As a Christian nation, our abiding faith in God has always guided our dealings with our friends and neighbors. We believe in hard work and in fair play to achieve our dreams. For this reason we shun cheaters, liars, and thieves who reach easy street by stepping on the toes of others.
All our lives, our parents at home and our teachers at school and our parish priests and nuns at church have endeavored to weave morality - the sense of what is right and what is wrong - into the fabric of both our family and community life. Their hope is to build a society that measures up to the moral uprightness of its leaders and its citizens.
Our full reward, our faith teaches us, is not in this world but in the afterlife. We believe in justice: that good will be rewarded and evil will be punished. For what does it profit a man or a woman if he or she gains the whole world but loses his or her soul?
To ease the anger of the people over her inimical assaults on their welfare and on their democratic institutions, Gloria Macapagal Arroyo has offered a half-hearted apology, if not an insincere one. For what followed her "I'm sorry" speech was a blizzard of obfuscations, not real contrition as demanded of her by a good conscience to set aright the wrong that she has done.
The people expected atonement but are being fed daily with a dose of presidential arrogance. She has excoriated her critics for taking her to task, embarked upon a crusade to cover up her bad behavior, and is defending herself with the logic of a moral relativist. "Yes," she seems to tell us, "I rigged the elections but what's the big deal? You all move on with your life."
Moral relativism is a pseudo philosophy that recognizes no absolute truth other than the subjective interpretation of what is right by individuals to suit their selfish purposes. By this definition, it removes the stigma associated with lying, cheating, and stealing. Or with kidnapping, graft and corruption, and accepting jueteng payoffs. All that matters to those who deny moral excellence is the happiness of evildoers, and they couldn't care less what great harm their self-centeredness has inflicted on others.
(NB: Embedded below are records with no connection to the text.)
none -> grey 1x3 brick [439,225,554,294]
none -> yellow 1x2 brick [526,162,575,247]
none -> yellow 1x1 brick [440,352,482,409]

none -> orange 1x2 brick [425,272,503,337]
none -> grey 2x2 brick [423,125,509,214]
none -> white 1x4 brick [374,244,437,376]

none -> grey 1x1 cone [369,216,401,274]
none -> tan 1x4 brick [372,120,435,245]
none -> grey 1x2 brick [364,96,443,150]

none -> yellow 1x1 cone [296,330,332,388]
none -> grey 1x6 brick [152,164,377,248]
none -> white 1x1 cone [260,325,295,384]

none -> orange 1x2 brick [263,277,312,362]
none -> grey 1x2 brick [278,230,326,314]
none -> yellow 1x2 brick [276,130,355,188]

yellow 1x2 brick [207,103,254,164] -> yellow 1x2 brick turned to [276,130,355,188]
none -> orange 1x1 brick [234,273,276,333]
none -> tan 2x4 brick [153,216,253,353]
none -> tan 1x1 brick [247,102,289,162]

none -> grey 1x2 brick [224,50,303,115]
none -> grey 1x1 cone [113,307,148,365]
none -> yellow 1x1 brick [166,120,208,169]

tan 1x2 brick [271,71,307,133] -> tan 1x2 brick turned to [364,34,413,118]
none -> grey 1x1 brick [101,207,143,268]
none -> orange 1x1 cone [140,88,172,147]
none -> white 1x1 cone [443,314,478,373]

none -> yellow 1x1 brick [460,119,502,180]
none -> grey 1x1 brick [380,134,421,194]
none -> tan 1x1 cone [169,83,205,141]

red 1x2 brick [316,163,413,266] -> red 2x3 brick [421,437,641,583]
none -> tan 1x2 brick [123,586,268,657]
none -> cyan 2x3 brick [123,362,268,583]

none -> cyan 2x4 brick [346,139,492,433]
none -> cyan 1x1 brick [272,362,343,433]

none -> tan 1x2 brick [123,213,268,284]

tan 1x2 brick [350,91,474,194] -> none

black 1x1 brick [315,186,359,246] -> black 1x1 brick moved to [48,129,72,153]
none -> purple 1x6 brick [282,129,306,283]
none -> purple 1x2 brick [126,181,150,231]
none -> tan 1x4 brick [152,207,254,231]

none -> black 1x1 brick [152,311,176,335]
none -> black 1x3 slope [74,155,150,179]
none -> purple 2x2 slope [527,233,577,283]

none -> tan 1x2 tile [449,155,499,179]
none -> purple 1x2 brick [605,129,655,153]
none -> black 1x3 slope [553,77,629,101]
In his pre-conclave homily before the College of Cardinals shortly after the death of John Paul II, Cardinal Joseph Ratzinger, now Pope Benedict XVI, warned them that the Catholic Church must not become prey to modern moral relativism or ideological trends. He also pointed to the advance of anti-Catholic secularism both outside and within the Catholic Church.
"A dictatorship of relativism is being formed, one that recognizes nothing as definitive and that has as its measure only the self and its desires," he said.